An email spotlights a U.S. State Department effort to push back against WikiLeaks founder Julian Assange after he released secret government cables. Fabrice Coffrini/AFP/Getty Images

An email released by the U.S. State Department -- and now touted by Edward Snowden -- suggests the agency believed it had succeeded in influencing a "60 Minutes" interview of WikiLeaks founder Julian Assange.

In a 2011 email, then-State Department spokesman P.J. Crowley told Secretary of State Hillary Clinton of the agency’s work with the CBS television program in advance of the January 2011 Assange interview.

Crowley said his team "had made a number of suggestions for outside experts and former diplomats to interview to 'balance' the piece” but told Clinton that Assange “will be the only person featured.” Crowley then told Clinton: “'60 Minutes' assures me that they raised a number of questions and concerns we planted with them during the course of the interview. We will be prepared to respond to the narrative Assange presents during the program.”

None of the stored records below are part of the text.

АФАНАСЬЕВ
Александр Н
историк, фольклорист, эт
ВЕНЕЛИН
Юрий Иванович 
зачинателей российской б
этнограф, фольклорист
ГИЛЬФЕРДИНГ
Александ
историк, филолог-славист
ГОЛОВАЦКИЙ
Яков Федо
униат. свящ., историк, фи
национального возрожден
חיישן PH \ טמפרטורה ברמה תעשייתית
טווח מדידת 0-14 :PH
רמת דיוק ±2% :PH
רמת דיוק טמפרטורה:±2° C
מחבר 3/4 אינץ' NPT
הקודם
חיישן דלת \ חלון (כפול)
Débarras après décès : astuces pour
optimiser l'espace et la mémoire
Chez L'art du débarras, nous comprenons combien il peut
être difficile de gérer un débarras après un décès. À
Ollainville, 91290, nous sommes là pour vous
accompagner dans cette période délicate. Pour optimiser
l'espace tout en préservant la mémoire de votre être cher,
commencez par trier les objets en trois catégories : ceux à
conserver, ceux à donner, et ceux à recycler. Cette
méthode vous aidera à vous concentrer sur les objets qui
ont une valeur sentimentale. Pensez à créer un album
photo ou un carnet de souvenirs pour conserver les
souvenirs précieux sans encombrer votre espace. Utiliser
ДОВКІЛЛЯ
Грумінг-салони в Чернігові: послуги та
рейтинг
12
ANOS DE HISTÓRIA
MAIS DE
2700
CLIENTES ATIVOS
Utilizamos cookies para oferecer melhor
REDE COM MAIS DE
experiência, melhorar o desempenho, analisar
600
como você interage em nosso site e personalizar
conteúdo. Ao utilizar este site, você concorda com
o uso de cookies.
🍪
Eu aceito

In the lead-up to the interview, Clinton publicly criticized WikiLeaks’ release of hundreds of thousands of classified State Department cables, saying the disclosure “puts people's lives in danger, threatens our national security and undermines our efforts to work with other countries to solve shared problems.”

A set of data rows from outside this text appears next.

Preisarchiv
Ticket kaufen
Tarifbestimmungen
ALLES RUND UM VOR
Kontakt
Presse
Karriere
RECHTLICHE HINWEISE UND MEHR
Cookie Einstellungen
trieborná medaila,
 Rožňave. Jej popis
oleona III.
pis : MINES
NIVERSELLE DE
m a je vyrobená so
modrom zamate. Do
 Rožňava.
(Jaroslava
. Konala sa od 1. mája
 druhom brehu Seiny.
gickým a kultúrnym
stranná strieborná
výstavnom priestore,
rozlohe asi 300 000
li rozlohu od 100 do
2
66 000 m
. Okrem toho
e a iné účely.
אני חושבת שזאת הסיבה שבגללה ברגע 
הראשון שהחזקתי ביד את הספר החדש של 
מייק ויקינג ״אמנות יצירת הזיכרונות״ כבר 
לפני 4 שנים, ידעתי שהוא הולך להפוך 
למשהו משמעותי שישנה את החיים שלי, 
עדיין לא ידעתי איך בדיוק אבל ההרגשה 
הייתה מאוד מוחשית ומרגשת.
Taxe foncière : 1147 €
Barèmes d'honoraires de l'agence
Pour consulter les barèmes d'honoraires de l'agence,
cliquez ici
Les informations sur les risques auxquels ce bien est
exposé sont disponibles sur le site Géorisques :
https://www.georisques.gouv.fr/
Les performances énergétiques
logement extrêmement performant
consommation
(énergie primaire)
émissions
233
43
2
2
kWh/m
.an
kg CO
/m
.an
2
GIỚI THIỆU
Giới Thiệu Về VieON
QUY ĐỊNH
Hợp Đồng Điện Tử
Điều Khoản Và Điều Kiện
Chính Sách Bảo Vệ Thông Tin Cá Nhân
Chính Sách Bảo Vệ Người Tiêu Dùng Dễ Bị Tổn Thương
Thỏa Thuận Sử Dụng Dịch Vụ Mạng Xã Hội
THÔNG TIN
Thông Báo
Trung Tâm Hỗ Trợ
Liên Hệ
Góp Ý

Those cables continue to provide information that is politically relevant -- and perhaps inconvenient -- to Clinton. Most recently, after Clinton said she “did not work on” the Trans-Pacific Partnership, the cables detailed the extent to which she and her State Department staff aggressively pushed that controversial 12-nation trade deal, which is opposed by many of her Democratic presidential rivals.